Thursday, 7 February 2013

Kiarostami on making of five


Kiarostami is integrated in his philosophical attitude toward nature and he facilitate this in technicality of his cinematography. This is not something you can grasp from the film it self but it's his secret codes that he reveals in an interview like this. Here he is explaining how he give control to coincidence in his  and how he consciously consider a role for chance. This narrative that resulted in final film add a lot more value to his film.


Improvisation is core element in Persian music. Here Keyhan Kalhor is explaining 'what you play change when you change'. His music is fundamentally influential for me.



This painting is by Sohrab Speheri. I'm interested in Sepehri's poetry, although his paintings illustrate his poetry both in terms of subject matter and style. His poems are light hearted and induce Buddhist ideas, mysticism and western taraditions. He mingled the Western concepts with Eastern ones to create his poetry. I used to read them as a teenager. I can follow my interest from him to Kiarostami's film. Story happen in setting of a village in major works of both of them although Kiarostami address more philosophical meanings whereas Sepehri leave us with a nostalgic and child like pleasure. Yet we see tree as a bold part of image in Kiarostami setting as well as his photographs. He make a road on top of a flat hill and locate a tree there in one of his films.

The Tenants

here in another film of Mehrjooi we see one of the characters singing to his flowers and trees and talking to them in order to preserve them.

Kodirsar cemetery

This is considered holly tree. It is located in a village in the middle of a cemetery in north of Iran. That's my friend who is making a wish by binding a piece of fabric to the tree. There is so much meaning attach to this tree.

The Pear Tree

Here we see section of the film where people living in the village are talking to a tree that hasn't had fruIt like other trees of the garden. I'm interested in such intimate relationship of people with nature when it's rooted in their rituals.

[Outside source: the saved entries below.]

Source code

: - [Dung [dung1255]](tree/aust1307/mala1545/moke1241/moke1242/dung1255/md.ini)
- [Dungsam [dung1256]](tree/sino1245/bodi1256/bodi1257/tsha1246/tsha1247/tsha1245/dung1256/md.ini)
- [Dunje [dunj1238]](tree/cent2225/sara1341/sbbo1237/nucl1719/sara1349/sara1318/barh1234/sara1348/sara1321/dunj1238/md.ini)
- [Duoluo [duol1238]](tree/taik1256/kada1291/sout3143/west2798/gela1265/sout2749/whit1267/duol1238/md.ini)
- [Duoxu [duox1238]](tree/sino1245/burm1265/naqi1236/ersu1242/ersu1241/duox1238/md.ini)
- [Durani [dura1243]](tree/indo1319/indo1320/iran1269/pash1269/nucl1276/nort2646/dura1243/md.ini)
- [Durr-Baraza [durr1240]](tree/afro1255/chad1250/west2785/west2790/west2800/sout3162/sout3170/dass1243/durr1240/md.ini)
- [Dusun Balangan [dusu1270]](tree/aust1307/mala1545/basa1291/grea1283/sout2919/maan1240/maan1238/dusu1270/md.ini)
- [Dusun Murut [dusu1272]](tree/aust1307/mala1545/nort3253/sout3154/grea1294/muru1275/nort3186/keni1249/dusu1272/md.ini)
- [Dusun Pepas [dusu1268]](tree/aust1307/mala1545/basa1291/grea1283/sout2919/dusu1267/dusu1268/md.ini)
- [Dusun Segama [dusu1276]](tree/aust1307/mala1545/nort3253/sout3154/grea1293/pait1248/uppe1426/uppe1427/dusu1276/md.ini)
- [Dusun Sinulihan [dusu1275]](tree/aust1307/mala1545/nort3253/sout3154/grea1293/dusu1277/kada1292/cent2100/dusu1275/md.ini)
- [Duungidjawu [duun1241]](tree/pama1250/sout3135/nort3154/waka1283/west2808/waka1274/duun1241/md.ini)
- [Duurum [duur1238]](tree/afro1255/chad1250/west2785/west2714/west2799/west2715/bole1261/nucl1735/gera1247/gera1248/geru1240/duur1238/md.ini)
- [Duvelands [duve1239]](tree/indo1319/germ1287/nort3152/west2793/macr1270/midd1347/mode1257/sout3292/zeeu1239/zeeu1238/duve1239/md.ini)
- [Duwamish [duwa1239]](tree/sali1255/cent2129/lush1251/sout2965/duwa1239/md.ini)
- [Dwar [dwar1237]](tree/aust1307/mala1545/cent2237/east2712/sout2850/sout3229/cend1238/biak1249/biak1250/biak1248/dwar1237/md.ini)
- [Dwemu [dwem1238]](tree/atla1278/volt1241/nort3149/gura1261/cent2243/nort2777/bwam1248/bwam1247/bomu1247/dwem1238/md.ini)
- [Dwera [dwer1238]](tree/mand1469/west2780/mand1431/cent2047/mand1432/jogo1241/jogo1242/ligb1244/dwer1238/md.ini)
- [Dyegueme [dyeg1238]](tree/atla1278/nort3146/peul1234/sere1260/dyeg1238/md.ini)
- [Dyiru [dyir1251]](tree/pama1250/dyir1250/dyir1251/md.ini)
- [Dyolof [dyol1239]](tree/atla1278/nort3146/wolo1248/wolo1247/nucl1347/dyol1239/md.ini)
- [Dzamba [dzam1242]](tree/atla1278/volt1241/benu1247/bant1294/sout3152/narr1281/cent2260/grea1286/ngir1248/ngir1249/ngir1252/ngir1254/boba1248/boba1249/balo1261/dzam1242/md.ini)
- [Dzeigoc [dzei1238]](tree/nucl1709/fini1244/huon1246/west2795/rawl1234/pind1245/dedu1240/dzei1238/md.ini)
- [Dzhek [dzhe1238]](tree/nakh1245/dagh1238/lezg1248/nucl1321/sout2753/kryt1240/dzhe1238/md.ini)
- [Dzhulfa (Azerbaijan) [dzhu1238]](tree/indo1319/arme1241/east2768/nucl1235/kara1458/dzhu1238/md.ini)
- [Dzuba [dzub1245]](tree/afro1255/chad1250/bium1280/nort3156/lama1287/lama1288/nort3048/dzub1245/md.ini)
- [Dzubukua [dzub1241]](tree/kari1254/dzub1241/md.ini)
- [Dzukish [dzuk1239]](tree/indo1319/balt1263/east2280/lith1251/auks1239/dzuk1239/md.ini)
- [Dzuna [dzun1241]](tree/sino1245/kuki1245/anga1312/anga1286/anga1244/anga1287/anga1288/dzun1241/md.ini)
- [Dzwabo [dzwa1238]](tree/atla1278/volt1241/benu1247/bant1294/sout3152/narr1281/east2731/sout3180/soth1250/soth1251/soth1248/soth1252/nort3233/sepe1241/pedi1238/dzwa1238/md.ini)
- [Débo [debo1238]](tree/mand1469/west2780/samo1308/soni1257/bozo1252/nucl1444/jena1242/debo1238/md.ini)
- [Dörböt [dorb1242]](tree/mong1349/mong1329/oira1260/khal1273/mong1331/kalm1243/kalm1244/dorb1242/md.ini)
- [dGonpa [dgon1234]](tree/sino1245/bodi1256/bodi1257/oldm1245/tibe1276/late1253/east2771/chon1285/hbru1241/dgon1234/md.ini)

Wednesday, 6 February 2013

I am interested in minutes 27 of the video where Liam is saying he wants dancers to keep the realism so that  the audience forget steps. "people should get so lost in what they see that they shouldn't see steps, it's ballet but it should cross every boundary that there is. it should transcendent to a completely different genre" I'm interested in taking singular rhythmic elements (from sound and movement) into an immersive whole to the point where basic elements are forgotten.

Friday, 1 February 2013

swan

The relationship of swan and dancers fascinate me. Although the final result is not aesthetically pleasing perhaps because of choreography. However lack of it has resulted in more poetry and natural feeling of the piece.